The United States Securities and Exchange Commission [SEC] filed its “Letter Brief” regarding the list of internal documents, which according to the agency, were protected by the deliberative process privilege [DPP] and attorney-client privilege. According to the filing provided by attorney James K. Filan, SEC claimed that “every single document that will be reviewed by Judge Netburn, in-camera is privileged.”
While the SEC pointed out several documents requested by Ripple and the court, for the ongoing lawsuit, it also noted that,
“…the documents are irrelevant to Defendants’ proposed defenses—even under Defendants’ relevance theory. Defendants seek the documents to put on a (wholly improper) defense that ‘the SEC staff…questioned whether XRP and other digital assets were securities’ and therefore that Defendants are not liable. Motion at 4. But none of the documents on Appendix A, except for Entry 2, address whether transactions in XRP are securities.”
The SEC further noted that there was no jurisdiction to override the DPP. The only time DPP may be overcome is by showing that disclosure outweighs the interests in nondisclosures. Citing Export-Import Bank v. Asia Pulp & Paper Co., Ltd. the SEC noted that the court must consider the following factors, before overriding a DPP.
“1) the relevance of the privileged evidence;
2) the availability of other evidence;
3) the seriousness of the litigation;
4)the government’s role in the litigation; and
5) the possibility of future timidity by government employees.”

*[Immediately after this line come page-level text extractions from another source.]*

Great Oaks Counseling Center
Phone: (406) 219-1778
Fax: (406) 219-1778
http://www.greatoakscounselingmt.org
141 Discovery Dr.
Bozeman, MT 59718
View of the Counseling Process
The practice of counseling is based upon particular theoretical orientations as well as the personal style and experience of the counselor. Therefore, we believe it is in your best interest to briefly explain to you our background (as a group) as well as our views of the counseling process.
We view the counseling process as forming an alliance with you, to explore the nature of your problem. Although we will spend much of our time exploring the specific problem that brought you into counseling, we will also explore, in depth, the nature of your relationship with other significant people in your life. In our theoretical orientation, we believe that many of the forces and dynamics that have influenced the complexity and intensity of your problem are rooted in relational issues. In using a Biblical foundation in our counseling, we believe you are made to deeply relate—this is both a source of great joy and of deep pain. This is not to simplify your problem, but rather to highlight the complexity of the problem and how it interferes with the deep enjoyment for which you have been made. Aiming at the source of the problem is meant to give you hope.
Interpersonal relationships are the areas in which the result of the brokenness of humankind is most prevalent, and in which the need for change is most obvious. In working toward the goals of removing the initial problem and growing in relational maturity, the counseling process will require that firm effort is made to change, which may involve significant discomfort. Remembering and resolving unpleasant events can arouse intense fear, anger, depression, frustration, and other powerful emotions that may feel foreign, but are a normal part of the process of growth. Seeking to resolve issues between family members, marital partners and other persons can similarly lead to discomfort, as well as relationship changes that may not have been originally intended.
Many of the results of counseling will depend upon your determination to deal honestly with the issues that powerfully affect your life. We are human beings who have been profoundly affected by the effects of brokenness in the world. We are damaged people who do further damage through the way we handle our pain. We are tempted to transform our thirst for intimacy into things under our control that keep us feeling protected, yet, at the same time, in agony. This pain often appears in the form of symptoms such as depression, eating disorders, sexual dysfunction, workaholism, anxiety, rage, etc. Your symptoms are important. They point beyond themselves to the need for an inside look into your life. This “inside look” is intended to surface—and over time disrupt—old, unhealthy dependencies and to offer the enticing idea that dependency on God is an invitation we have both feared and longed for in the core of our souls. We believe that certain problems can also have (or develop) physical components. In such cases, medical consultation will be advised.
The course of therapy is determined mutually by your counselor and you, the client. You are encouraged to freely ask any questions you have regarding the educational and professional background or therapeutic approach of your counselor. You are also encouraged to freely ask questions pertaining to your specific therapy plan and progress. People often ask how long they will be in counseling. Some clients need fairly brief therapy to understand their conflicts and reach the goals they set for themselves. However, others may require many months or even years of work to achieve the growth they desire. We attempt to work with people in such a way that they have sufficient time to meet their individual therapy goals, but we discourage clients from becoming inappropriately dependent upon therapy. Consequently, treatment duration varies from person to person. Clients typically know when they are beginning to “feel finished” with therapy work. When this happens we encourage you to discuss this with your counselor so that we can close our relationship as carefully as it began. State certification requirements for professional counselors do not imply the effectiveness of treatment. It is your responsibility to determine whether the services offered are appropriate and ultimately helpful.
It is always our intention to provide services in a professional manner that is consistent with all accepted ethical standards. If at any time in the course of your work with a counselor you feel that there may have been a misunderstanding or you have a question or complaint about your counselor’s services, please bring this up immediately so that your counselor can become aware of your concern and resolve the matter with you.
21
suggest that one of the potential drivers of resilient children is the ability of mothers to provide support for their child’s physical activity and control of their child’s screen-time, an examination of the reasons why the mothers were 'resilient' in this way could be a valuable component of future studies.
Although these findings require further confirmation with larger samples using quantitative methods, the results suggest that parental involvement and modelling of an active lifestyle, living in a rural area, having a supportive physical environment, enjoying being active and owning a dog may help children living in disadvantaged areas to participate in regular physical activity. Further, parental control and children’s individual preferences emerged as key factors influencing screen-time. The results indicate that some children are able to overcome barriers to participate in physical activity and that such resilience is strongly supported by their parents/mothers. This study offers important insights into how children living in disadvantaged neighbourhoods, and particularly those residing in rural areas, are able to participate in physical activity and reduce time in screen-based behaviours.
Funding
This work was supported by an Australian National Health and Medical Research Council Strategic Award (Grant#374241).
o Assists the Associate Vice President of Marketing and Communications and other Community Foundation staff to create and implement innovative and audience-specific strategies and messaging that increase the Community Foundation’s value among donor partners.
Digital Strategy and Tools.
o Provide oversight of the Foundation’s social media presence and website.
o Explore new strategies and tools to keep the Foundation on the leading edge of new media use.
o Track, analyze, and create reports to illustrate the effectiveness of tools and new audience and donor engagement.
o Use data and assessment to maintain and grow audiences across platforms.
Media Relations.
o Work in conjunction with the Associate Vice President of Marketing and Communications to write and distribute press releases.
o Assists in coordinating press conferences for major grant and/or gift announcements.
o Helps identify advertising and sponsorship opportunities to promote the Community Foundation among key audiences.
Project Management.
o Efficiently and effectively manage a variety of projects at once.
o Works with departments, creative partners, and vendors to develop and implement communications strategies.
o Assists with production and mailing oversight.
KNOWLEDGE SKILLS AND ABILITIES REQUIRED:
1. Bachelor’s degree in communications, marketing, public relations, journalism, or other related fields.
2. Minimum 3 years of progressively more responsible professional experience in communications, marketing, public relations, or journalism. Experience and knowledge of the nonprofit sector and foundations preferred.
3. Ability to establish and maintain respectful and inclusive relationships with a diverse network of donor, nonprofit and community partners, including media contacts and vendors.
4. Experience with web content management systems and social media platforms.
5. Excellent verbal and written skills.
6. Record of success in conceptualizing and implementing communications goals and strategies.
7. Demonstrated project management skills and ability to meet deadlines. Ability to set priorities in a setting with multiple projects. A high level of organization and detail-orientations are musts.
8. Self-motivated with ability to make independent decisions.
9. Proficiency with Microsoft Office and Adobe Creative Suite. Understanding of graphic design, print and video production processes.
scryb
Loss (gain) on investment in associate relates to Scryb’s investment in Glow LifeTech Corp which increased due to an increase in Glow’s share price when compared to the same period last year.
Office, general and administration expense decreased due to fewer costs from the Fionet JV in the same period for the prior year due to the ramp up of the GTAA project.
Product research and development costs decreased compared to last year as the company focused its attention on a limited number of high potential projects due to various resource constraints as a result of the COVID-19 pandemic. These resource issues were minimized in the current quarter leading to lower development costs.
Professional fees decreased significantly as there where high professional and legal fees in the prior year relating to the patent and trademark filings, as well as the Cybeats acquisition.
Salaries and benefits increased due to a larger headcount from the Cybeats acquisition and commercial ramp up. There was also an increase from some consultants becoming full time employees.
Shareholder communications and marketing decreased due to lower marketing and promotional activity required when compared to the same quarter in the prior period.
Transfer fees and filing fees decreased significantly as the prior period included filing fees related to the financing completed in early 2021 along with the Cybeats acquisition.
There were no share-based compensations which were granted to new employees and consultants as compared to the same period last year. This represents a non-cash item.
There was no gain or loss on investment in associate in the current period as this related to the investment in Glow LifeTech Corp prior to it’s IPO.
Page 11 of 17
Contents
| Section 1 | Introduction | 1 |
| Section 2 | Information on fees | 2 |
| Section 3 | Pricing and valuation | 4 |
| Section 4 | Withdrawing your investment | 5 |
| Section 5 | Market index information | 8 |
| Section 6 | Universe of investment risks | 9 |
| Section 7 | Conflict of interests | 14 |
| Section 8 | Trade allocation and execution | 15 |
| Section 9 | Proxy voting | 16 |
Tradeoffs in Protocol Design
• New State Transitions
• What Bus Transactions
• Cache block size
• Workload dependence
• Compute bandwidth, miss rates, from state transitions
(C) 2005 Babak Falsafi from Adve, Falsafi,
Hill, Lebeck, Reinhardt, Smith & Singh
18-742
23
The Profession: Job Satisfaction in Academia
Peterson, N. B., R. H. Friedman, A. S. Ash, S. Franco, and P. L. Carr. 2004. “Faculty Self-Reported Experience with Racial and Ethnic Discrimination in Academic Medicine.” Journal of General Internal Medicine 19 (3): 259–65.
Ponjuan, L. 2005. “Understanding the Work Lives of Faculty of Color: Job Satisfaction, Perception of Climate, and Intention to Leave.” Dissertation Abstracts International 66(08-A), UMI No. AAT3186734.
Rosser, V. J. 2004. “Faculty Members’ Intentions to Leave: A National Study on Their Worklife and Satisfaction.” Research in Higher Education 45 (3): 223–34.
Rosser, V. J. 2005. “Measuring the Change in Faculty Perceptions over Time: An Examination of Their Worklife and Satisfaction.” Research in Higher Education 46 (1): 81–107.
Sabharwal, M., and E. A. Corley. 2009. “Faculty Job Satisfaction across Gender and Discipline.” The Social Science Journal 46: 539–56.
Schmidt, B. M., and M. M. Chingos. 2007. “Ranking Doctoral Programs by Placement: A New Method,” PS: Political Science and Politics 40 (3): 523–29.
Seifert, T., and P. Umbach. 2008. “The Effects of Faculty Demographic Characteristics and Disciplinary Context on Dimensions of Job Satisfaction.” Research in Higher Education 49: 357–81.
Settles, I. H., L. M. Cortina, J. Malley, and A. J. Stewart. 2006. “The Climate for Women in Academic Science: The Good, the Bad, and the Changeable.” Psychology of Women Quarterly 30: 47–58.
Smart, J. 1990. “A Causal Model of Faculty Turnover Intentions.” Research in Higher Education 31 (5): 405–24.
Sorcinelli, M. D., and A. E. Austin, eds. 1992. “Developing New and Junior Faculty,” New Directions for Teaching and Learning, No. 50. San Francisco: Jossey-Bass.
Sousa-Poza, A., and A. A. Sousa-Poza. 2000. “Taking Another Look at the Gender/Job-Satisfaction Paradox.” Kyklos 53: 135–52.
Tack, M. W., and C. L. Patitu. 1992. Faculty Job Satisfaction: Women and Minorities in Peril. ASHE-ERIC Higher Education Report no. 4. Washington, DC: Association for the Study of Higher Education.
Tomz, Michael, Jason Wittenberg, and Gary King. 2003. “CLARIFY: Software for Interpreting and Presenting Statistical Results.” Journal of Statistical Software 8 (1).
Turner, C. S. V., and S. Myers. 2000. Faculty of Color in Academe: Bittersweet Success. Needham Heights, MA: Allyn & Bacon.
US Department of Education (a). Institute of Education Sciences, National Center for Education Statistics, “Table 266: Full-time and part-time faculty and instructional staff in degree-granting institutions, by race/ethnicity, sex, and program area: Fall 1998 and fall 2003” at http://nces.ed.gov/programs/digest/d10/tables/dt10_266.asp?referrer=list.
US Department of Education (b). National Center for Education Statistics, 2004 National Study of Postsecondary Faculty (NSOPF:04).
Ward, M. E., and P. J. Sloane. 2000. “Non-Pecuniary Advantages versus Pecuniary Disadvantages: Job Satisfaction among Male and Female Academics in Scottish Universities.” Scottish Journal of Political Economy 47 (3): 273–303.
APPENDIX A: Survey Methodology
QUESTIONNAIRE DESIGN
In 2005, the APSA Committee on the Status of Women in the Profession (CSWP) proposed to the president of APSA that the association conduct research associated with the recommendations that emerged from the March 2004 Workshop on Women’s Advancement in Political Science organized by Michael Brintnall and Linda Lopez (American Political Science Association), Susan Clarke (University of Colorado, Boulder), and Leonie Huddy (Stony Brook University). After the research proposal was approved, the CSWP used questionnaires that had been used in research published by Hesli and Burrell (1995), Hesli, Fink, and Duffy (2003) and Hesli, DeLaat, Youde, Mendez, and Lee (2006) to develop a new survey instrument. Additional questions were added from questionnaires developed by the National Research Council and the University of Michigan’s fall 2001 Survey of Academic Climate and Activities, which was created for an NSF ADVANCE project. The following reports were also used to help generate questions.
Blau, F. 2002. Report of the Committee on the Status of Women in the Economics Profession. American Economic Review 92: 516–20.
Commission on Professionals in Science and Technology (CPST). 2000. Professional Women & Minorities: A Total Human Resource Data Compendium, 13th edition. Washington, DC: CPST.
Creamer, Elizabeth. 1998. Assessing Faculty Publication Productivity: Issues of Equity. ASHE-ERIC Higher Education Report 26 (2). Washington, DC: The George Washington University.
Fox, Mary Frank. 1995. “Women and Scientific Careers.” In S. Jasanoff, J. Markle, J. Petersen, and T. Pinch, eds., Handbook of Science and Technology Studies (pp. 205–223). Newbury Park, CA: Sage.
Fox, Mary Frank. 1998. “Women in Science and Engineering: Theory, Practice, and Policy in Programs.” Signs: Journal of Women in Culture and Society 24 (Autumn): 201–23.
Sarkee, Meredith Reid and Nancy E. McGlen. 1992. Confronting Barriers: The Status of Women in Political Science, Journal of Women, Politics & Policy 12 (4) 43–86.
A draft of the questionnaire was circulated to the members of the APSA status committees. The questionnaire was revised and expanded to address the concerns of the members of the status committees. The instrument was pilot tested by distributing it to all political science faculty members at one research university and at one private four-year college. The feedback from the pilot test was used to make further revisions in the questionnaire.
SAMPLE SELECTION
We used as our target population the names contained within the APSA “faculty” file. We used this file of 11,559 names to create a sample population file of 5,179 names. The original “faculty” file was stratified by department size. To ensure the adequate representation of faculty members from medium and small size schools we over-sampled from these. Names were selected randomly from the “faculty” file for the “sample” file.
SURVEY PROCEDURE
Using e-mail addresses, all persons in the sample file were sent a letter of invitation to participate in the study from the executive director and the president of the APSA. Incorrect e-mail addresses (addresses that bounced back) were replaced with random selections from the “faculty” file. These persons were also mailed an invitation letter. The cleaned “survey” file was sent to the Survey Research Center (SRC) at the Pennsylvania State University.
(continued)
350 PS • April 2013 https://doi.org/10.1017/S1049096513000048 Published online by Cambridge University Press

The SEC noted that the current brief focused on the first and fifth factors, “which both heavily favor nondisclosure.” Meanwhile, they also added that the listed documents did not address the application of the Howey test to XRP. Also that it did not contain information about whether it was reasonable to view XRP transactions as securities transactions.
The SEC added,
“Rather, the documents largely relate to other regulatory issues. As in this case, transactions in digital assets may raise issues relating to the registration requirements of Section 5 of the Securities Act of 1933 and whether the transactions constitute offers and sales of investment contracts under the Howey test. But transactions in digital assets, as with any other financial instrument, raise any other issues under the federal securities laws.”
In essence, the SEC wanted to prevent Ripple from getting its hands on the documents that were “predecisional and deliberative” in the upcoming in-camera review. SEC persevered to establish the DPP and wished that Judge Netburn reviews the documents and makes a decision before handing anything over to Ripple.
The lawsuit has been ongoing since December and is still far away from the discovery phase. The constant back and forth between Ripple and SEC, has extended the fact discovery phase that was supposed to end on 31st August.